Hello friends. I know I speak for all of us when I express my gratitude to be surrounded by so many people who think of “community” before “self” during these difficult times. I understand the hoarding that is going on for basic supplies, generally, but we here in Florida are hurricane hardened, and have been through physical devastation of our neighborhoods in the past. For us, if we have electricity, everything else is temporary!
I write with some good news – the Florida Legislature did not progress the bill that would have eliminated the PHP/ASAM 2.5 level of care in Florida. This “Florida Model” of licensure links outpatient clinical services directly with sober living. This level of service remains, at least for the next year.
Some have asked: “Does this mean that I may continue to offer free rent?”
The answer has always been “no.” A licensed service provider was never allowed to offer free rent to any patient, as it could be viewed as an illegal inducement. I can personally attest that during the late-2000’s and early years of the 2010 decade, free rent was the # 1 inducement used to get clients/patients/residents to leave one sober living residence and attend another, “so long as they had insurance.”
Aside from being despicable, patients started brokering themselves out, having learned that they had inherent value to the highest bidder. Sad state of affairs.

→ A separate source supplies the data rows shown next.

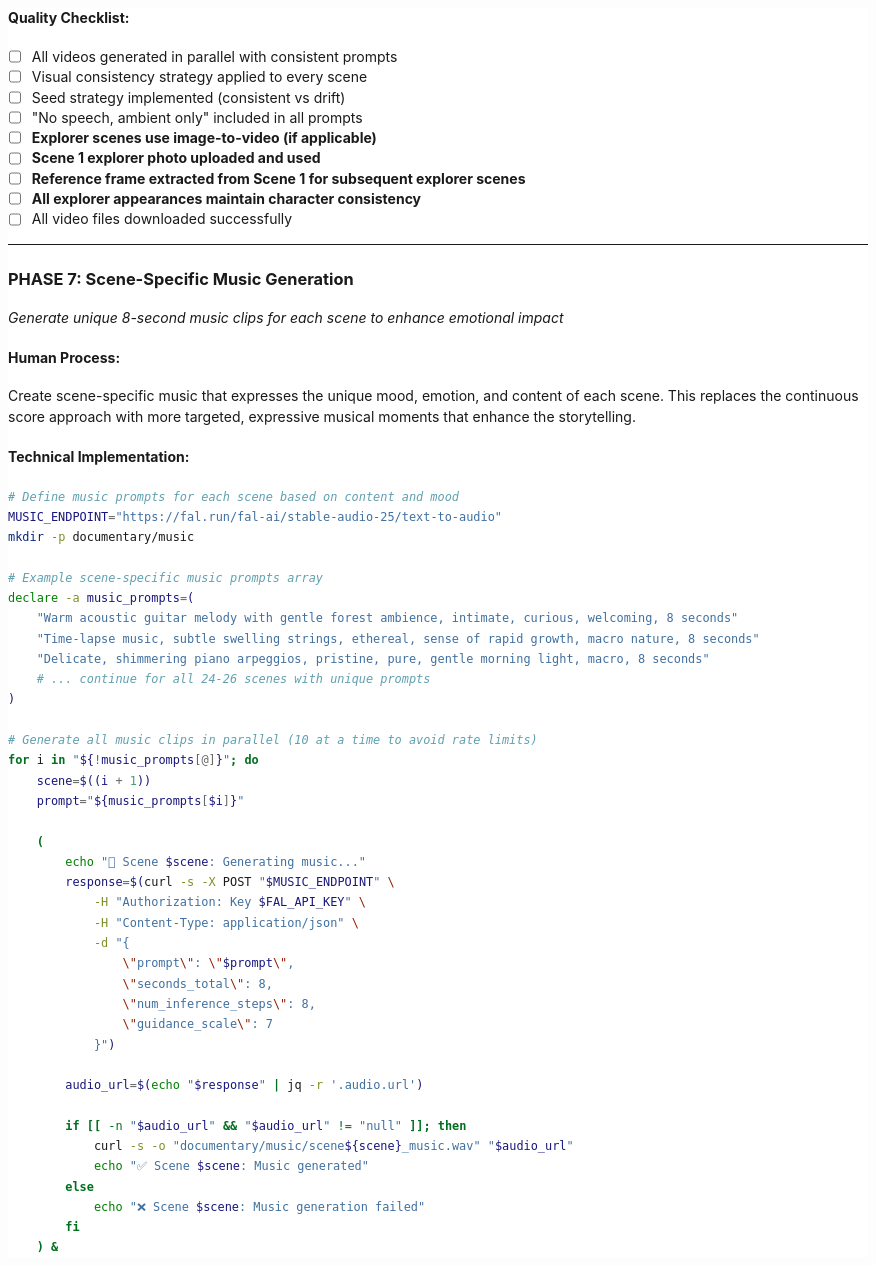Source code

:#### **Quality Checklist:**
- [ ] All videos generated in parallel with consistent prompts
- [ ] Visual consistency strategy applied to every scene
- [ ] Seed strategy implemented (consistent vs drift)
- [ ] "No speech, ambient only" included in all prompts
- [ ] **Explorer scenes use image-to-video (if applicable)**
- [ ] **Scene 1 explorer photo uploaded and used**
- [ ] **Reference frame extracted from Scene 1 for subsequent explorer scenes**
- [ ] **All explorer appearances maintain character consistency**
- [ ] All video files downloaded successfully

---

### **PHASE 7: Scene-Specific Music Generation**
*Generate unique 8-second music clips for each scene to enhance emotional impact*

#### **Human Process:**
Create scene-specific music that expresses the unique mood, emotion, and content of each scene. This replaces the continuous score approach with more targeted, expressive musical moments that enhance the storytelling.

#### **Technical Implementation:**
```bash
# Define music prompts for each scene based on content and mood
MUSIC_ENDPOINT="https://fal.run/fal-ai/stable-audio-25/text-to-audio"
mkdir -p documentary/music

# Example scene-specific music prompts array
declare -a music_prompts=(
    "Warm acoustic guitar melody with gentle forest ambience, intimate, curious, welcoming, 8 seconds"
    "Time-lapse music, subtle swelling strings, ethereal, sense of rapid growth, macro nature, 8 seconds"
    "Delicate, shimmering piano arpeggios, pristine, pure, gentle morning light, macro, 8 seconds"
    # ... continue for all 24-26 scenes with unique prompts
)

# Generate all music clips in parallel (10 at a time to avoid rate limits)
for i in "${!music_prompts[@]}"; do
    scene=$((i + 1))
    prompt="${music_prompts[$i]}"
    
    (
        echo "🎵 Scene $scene: Generating music..."
        response=$(curl -s -X POST "$MUSIC_ENDPOINT" \
            -H "Authorization: Key $FAL_API_KEY" \
            -H "Content-Type: application/json" \
            -d "{
                \"prompt\": \"$prompt\",
                \"seconds_total\": 8,
                \"num_inference_steps\": 8,
                \"guidance_scale\": 7
            }")
        
        audio_url=$(echo "$response" | jq -r '.audio.url')
        
        if [[ -n "$audio_url" && "$audio_url" != "null" ]]; then
            curl -s -o "documentary/music/scene${scene}_music.wav" "$audio_url"
            echo "✅ Scene $scene: Music generated"
        else
            echo "❌ Scene $scene: Music generation failed"
        fi
    ) &
```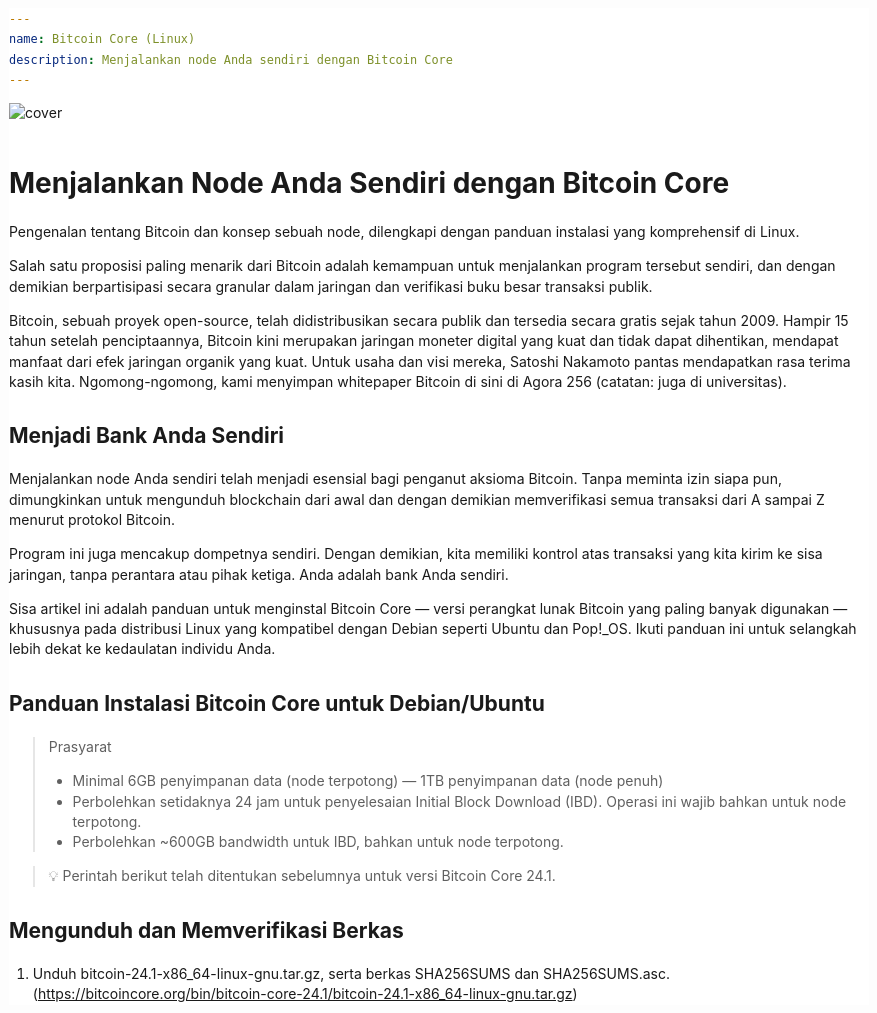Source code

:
 ```yaml
---
name: Bitcoin Core (Linux)
description: Menjalankan node Anda sendiri dengan Bitcoin Core
---
```


![cover](assets/cover.webp)

# Menjalankan Node Anda Sendiri dengan Bitcoin Core

Pengenalan tentang Bitcoin dan konsep sebuah node, dilengkapi dengan panduan instalasi yang komprehensif di Linux.

Salah satu proposisi paling menarik dari Bitcoin adalah kemampuan untuk menjalankan program tersebut sendiri, dan dengan demikian berpartisipasi secara granular dalam jaringan dan verifikasi buku besar transaksi publik.

Bitcoin, sebuah proyek open-source, telah didistribusikan secara publik dan tersedia secara gratis sejak tahun 2009. Hampir 15 tahun setelah penciptaannya, Bitcoin kini merupakan jaringan moneter digital yang kuat dan tidak dapat dihentikan, mendapat manfaat dari efek jaringan organik yang kuat. Untuk usaha dan visi mereka, Satoshi Nakamoto pantas mendapatkan rasa terima kasih kita. Ngomong-ngomong, kami menyimpan whitepaper Bitcoin di sini di Agora 256 (catatan: juga di universitas).

## Menjadi Bank Anda Sendiri

Menjalankan node Anda sendiri telah menjadi esensial bagi penganut aksioma Bitcoin. Tanpa meminta izin siapa pun, dimungkinkan untuk mengunduh blockchain dari awal dan dengan demikian memverifikasi semua transaksi dari A sampai Z menurut protokol Bitcoin.

Program ini juga mencakup dompetnya sendiri. Dengan demikian, kita memiliki kontrol atas transaksi yang kita kirim ke sisa jaringan, tanpa perantara atau pihak ketiga. Anda adalah bank Anda sendiri.

Sisa artikel ini adalah panduan untuk menginstal Bitcoin Core — versi perangkat lunak Bitcoin yang paling banyak digunakan — khususnya pada distribusi Linux yang kompatibel dengan Debian seperti Ubuntu dan Pop!_OS. Ikuti panduan ini untuk selangkah lebih dekat ke kedaulatan individu Anda.

## Panduan Instalasi Bitcoin Core untuk Debian/Ubuntu

> Prasyarat
>
> - Minimal 6GB penyimpanan data (node terpotong) — 1TB penyimpanan data (node penuh)
> - Perbolehkan setidaknya 24 jam untuk penyelesaian Initial Block Download (IBD). Operasi ini wajib bahkan untuk node terpotong.
> - Perbolehkan ~600GB bandwidth untuk IBD, bahkan untuk node terpotong.

> 💡 Perintah berikut telah ditentukan sebelumnya untuk versi Bitcoin Core 24.1.

## Mengunduh dan Memverifikasi Berkas

1. Unduh bitcoin-24.1-x86_64-linux-gnu.tar.gz, serta berkas SHA256SUMS dan SHA256SUMS.asc. (https://bitcoincore.org/bin/bitcoin-core-24.1/bitcoin-24.1-x86_64-linux-gnu.tar.gz)
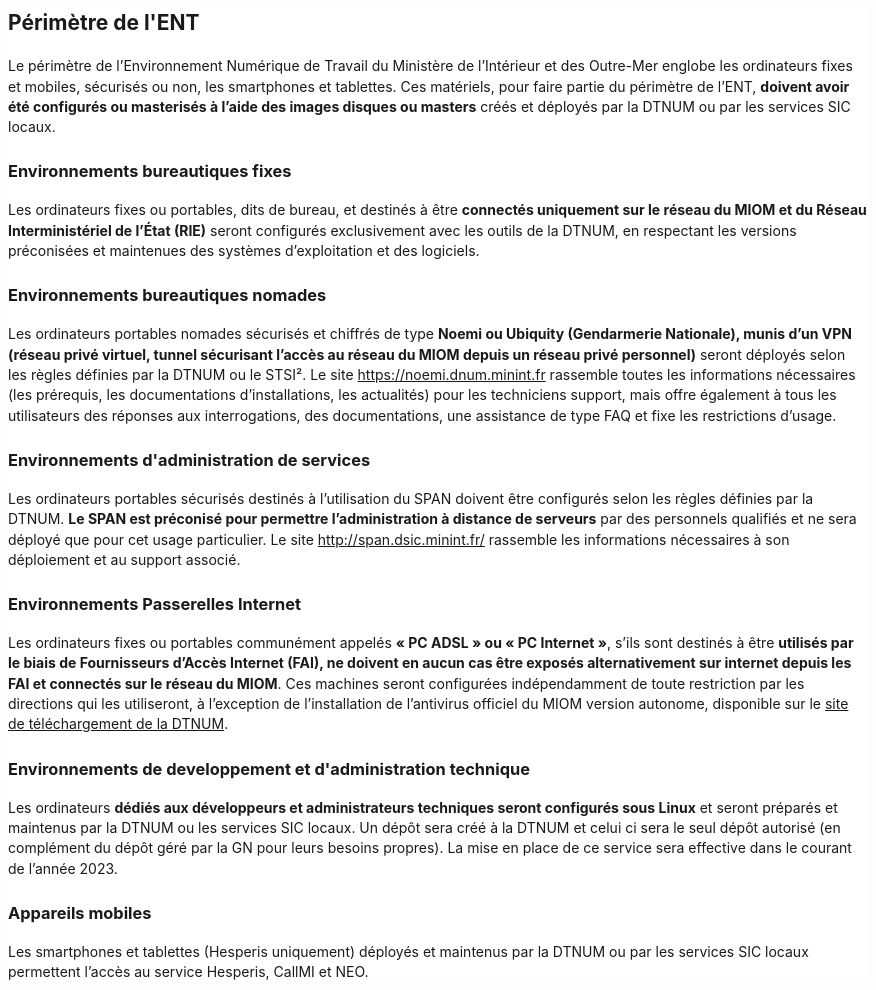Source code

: 


## Périmètre de l'ENT

Le périmètre de l’Environnement Numérique de Travail du Ministère de l’Intérieur et des Outre-Mer englobe les ordinateurs fixes et mobiles, sécurisés ou non, les smartphones et tablettes. Ces matériels, pour faire partie du périmètre de l’ENT, **doivent avoir été configurés ou masterisés à l’aide des images disques ou masters** créés
et déployés par la DTNUM ou par les services SIC locaux.

### Environnements bureautiques fixes
Les ordinateurs fixes ou portables, dits de bureau, et destinés à être **connectés uniquement sur le réseau du MIOM et du Réseau Interministériel de l’État (RIE)** seront configurés exclusivement avec les outils de la DTNUM, en respectant les versions préconisées et maintenues des systèmes d’exploitation et des logiciels.

### Environnements bureautiques nomades
Les ordinateurs portables nomades sécurisés et chiffrés de type **Noemi ou Ubiquity (Gendarmerie Nationale), munis d’un VPN (réseau privé virtuel, tunnel sécurisant l’accès au réseau du MIOM depuis un réseau privé personnel)** seront déployés selon les règles définies par la DTNUM ou le STSI². Le site <https://noemi.dnum.minint.fr> rassemble toutes les informations nécessaires (les prérequis, les documentations d’installations, les actualités) pour les techniciens support, mais offre également à tous les utilisateurs des réponses aux interrogations, des documentations, une assistance de type FAQ et fixe les restrictions d’usage.

### Environnements d'administration de services
Les ordinateurs portables sécurisés destinés à l’utilisation du SPAN doivent être configurés selon les règles définies par la DTNUM. **Le SPAN est préconisé pour permettre l’administration à distance de serveurs** par des personnels qualifiés et ne sera déployé que pour cet usage particulier. Le site http://span.dsic.minint.fr/ rassemble les informations nécessaires à son déploiement et au support associé.

### Environnements Passerelles Internet
Les ordinateurs fixes ou portables communément appelés **« PC ADSL » ou « PC Internet »**, s’ils sont destinés à être **utilisés par le biais de Fournisseurs d’Accès Internet (FAI), ne doivent en aucun cas être exposés alternativement sur internet depuis les FAI et connectés sur le réseau du MIOM**. Ces machines seront configurées indépendamment de toute restriction par les directions qui les utiliseront, à l’exception de l’installation de l’antivirus officiel du MIOM version autonome, disponible sur le [site de téléchargement de la DTNUM](http://telechargement.dnum.minint.fr).


### Environnements de developpement et d'administration technique
Les ordinateurs **dédiés aux développeurs et administrateurs techniques seront configurés sous Linux** et seront préparés et maintenus par la DTNUM ou les services SIC locaux. Un dépôt sera créé à la DTNUM et celui ci sera le seul dépôt autorisé (en complément du dépôt géré par la GN pour leurs besoins propres). La mise en place de ce service sera effective dans le courant de l’année 2023.

### Appareils mobiles
Les smartphones et tablettes (Hesperis uniquement) déployés et maintenus par la DTNUM ou par les services SIC locaux permettent l’accès au service Hesperis, CallMI et NEO.
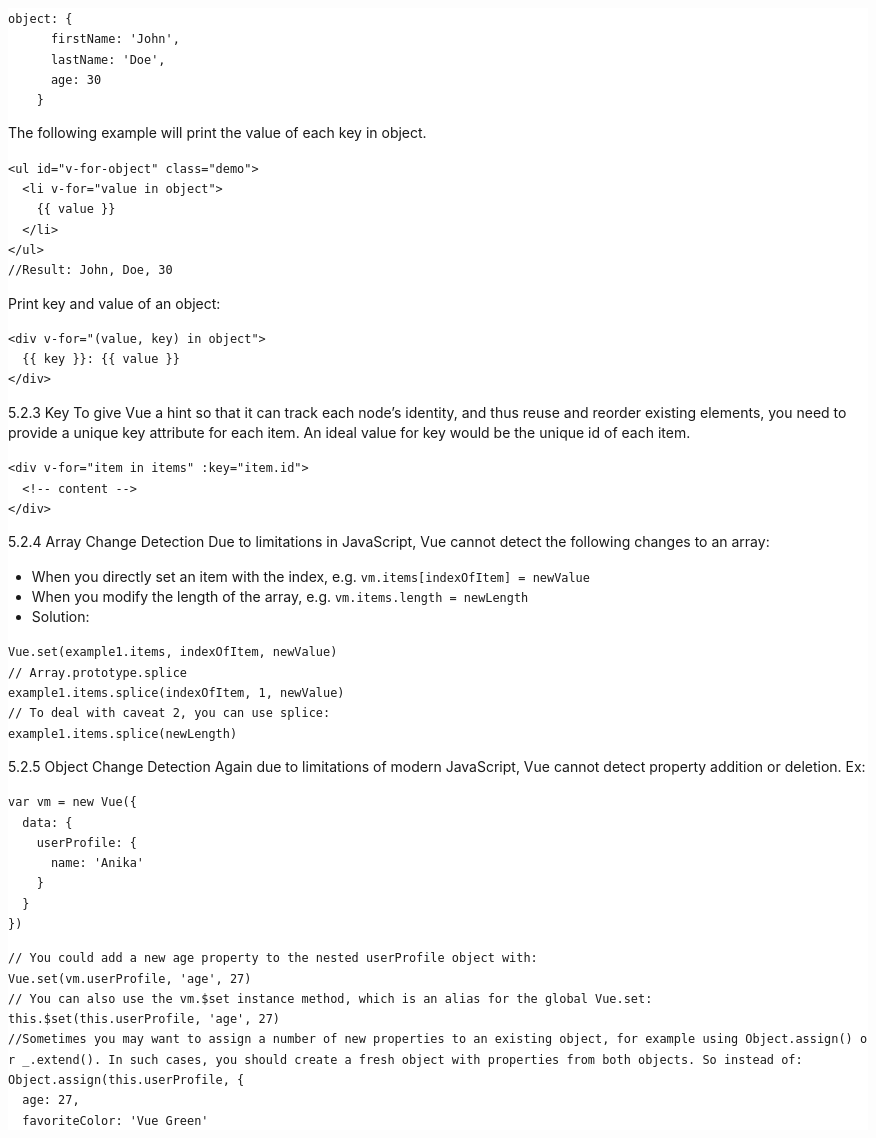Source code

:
 ```
object: {
      firstName: 'John',
      lastName: 'Doe',
      age: 30
    }
```
The following example will print the value of each key in object.
```
<ul id="v-for-object" class="demo">
  <li v-for="value in object">
    {{ value }}
  </li>
</ul>
//Result: John, Doe, 30
```
Print key and value of an object:
```
<div v-for="(value, key) in object">
  {{ key }}: {{ value }}
</div>
```
5.2.3 Key
To give Vue a hint so that it can track each node’s identity, and thus reuse and reorder existing elements, you need to provide a unique key attribute for each item. An ideal value for key would be the unique id of each item.
```
<div v-for="item in items" :key="item.id">
  <!-- content -->
</div>
```
5.2.4 Array Change Detection
Due to limitations in JavaScript, Vue cannot detect the following changes to an array:
- When you directly set an item with the index, e.g. `vm.items[indexOfItem] = newValue`
- When you modify the length of the array, e.g. `vm.items.length = newLength`
- Solution: 
```
Vue.set(example1.items, indexOfItem, newValue)
// Array.prototype.splice
example1.items.splice(indexOfItem, 1, newValue)
// To deal with caveat 2, you can use splice:
example1.items.splice(newLength)
```
5.2.5 Object Change Detection
Again due to limitations of modern JavaScript, Vue cannot detect property addition or deletion.
Ex:
```
var vm = new Vue({
  data: {
    userProfile: {
      name: 'Anika'
    }
  }
})
```
```
// You could add a new age property to the nested userProfile object with:
Vue.set(vm.userProfile, 'age', 27)
// You can also use the vm.$set instance method, which is an alias for the global Vue.set:
this.$set(this.userProfile, 'age', 27)
//Sometimes you may want to assign a number of new properties to an existing object, for example using Object.assign() or _.extend(). In such cases, you should create a fresh object with properties from both objects. So instead of:
Object.assign(this.userProfile, {
  age: 27,
  favoriteColor: 'Vue Green'
```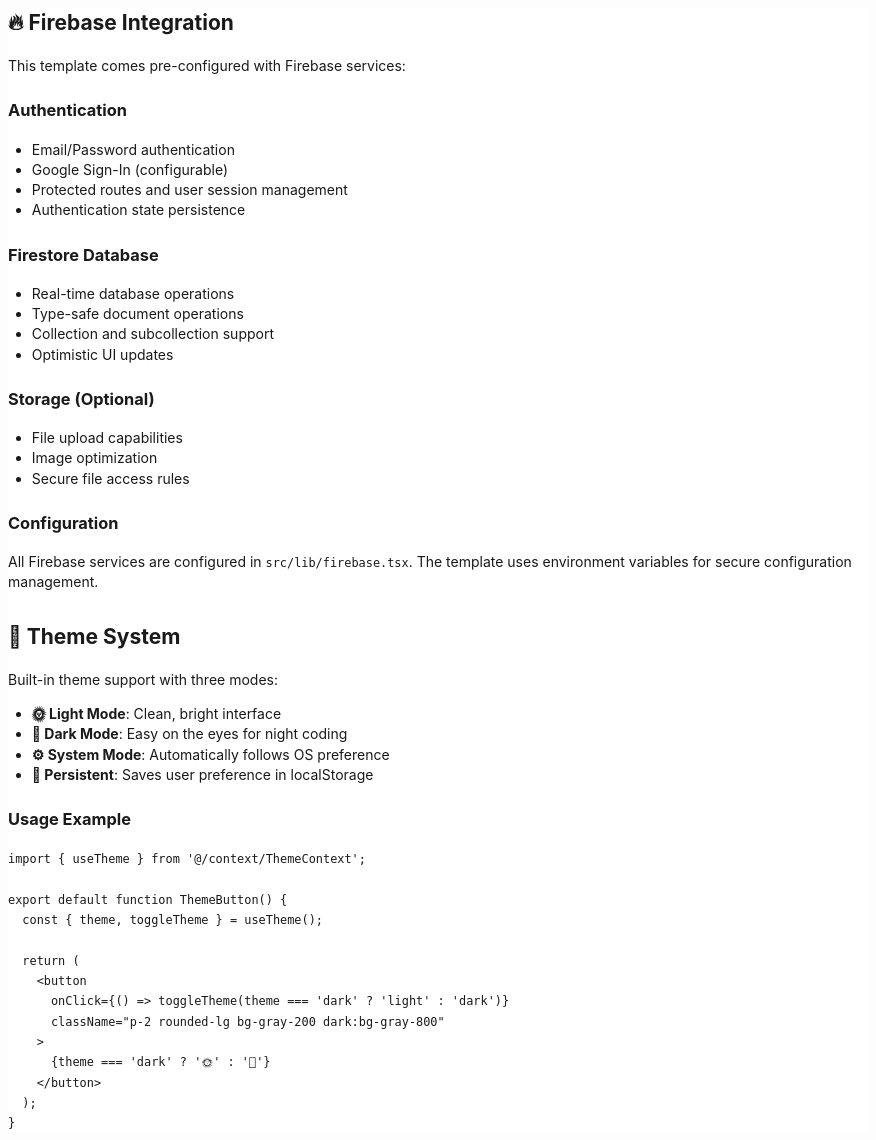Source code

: ## 🔥 Firebase Integration

This template comes pre-configured with Firebase services:

### Authentication
- Email/Password authentication
- Google Sign-In (configurable)
- Protected routes and user session management
- Authentication state persistence

### Firestore Database
- Real-time database operations
- Type-safe document operations
- Collection and subcollection support
- Optimistic UI updates

### Storage (Optional)
- File upload capabilities
- Image optimization
- Secure file access rules

### Configuration
All Firebase services are configured in `src/lib/firebase.tsx`. The template uses environment variables for secure configuration management.

## 🎨 Theme System

Built-in theme support with three modes:

- **🌞 Light Mode**: Clean, bright interface
- **🌙 Dark Mode**: Easy on the eyes for night coding
- **⚙️ System Mode**: Automatically follows OS preference
- **💾 Persistent**: Saves user preference in localStorage

### Usage Example

```tsx
import { useTheme } from '@/context/ThemeContext';

export default function ThemeButton() {
  const { theme, toggleTheme } = useTheme();
  
  return (
    <button 
      onClick={() => toggleTheme(theme === 'dark' ? 'light' : 'dark')}
      className="p-2 rounded-lg bg-gray-200 dark:bg-gray-800"
    >
      {theme === 'dark' ? '🌞' : '🌙'}
    </button>
  );
}
```
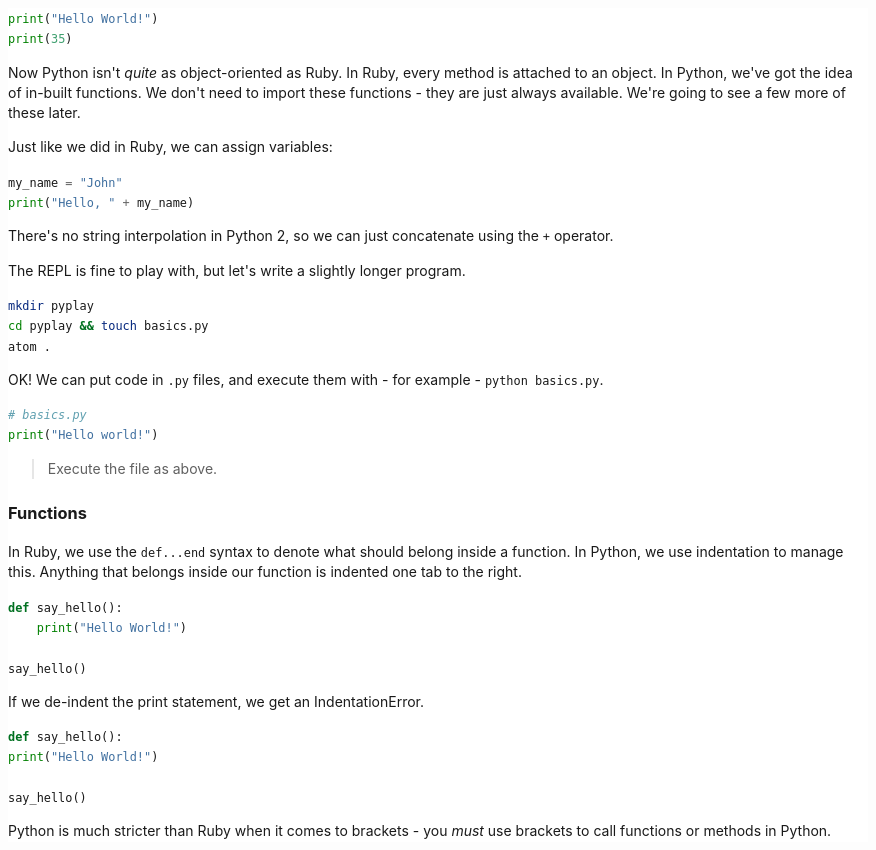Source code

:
 ```Python
print("Hello World!")
print(35)
```

Now Python isn't _quite_ as object-oriented as Ruby. In Ruby, every method is attached to an object. In Python, we've got the idea of in-built functions. We don't need to import these functions - they are just always available. We're going to see a few more of these later.

Just like we did in Ruby, we can assign variables:

```python
my_name = "John"
print("Hello, " + my_name)
```

There's no string interpolation in Python 2, so we can just concatenate using the `+` operator.

The REPL is fine to play with, but let's write a slightly longer program.

```bash
mkdir pyplay
cd pyplay && touch basics.py
atom .
```

OK! We can put code in `.py` files, and execute them with - for example - `python basics.py`.

```python
# basics.py
print("Hello world!")
```

> Execute the file as above.

### Functions

In Ruby, we use the `def...end` syntax to denote what should belong inside a function. In Python, we use indentation to manage this. Anything that belongs inside our function is indented one tab to the right.

```python
def say_hello():
    print("Hello World!")

say_hello()
```

If we de-indent the print statement, we get an IndentationError.

```python
def say_hello():
print("Hello World!")

say_hello()
```

Python is much stricter than Ruby when it comes to brackets - you *must* use brackets to call functions or methods in Python.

As for PHP programs (the “Day or Night Treatment with Community Housing” license pursuant to 65D-30.0081, FAC), room and board were “assumed” to be included in the reimbursement from insurance (which it is not). It was assumed that a patient in a minimum of 5 hours a day of clinical services for no less than 25 hours a week did not have the ability to find meaningful employment to be able to pay for room and board and attend intensive clinical services as well. Most of these patients were recently in a Detoxification program, denied the ability to enter into a Residential Treatment program. I think all of these are reasonable assumptions, which can be corroborated on a patient-by-patient basis. Many people entering such programs likely spent their last dollar on getting high, or just getting to the treatment program itself.
I have been more than vocal for more than a decade that insurance should be required to pay for some levels of sober housing under the Parity Act of 2008, no differently than room and board is covered for other health care treatments. But the mere assumption, without more, that a patient is suffering a financial hardship, and then using that assumption to waive room and board fees for PHP patients, could get a program into trouble under current interpretations and applications of the Patient Brokering Act by state officials, as well as other states following Florida’s lead.
But that was not the purpose of the legislation. DCF had opined in recent past that Community Residences under the PHP license do not have to obtain FARR certification, notwithstanding s. 397.4873, Fla. Stat., because in their interpretation, the housing is inseparable from the clinical program. If so, then why isn’t insurance paying for it, if it’s Florida law?!
This is not the end of this discussion. It is very likely new legislation will be introduced in the 2021 Florida legislative session, seeking to eliminate any reference to housing from the PHP licensure. All recovery residences associated in any way with a treatment program, from that point forward, will require FARR certification and will put to bed any concept that free room and board are allowed under that license.
In the interim, treatment and recovery advocates have a one-year window to figure out how they are going to assist these patients at this level of care from making the transition from inpatient to outpatient care, where in addition to co-pays and co-insurance, they now will have to pay for rent and other costs of living.
Stay safe, stay healthy, and thank you for reading.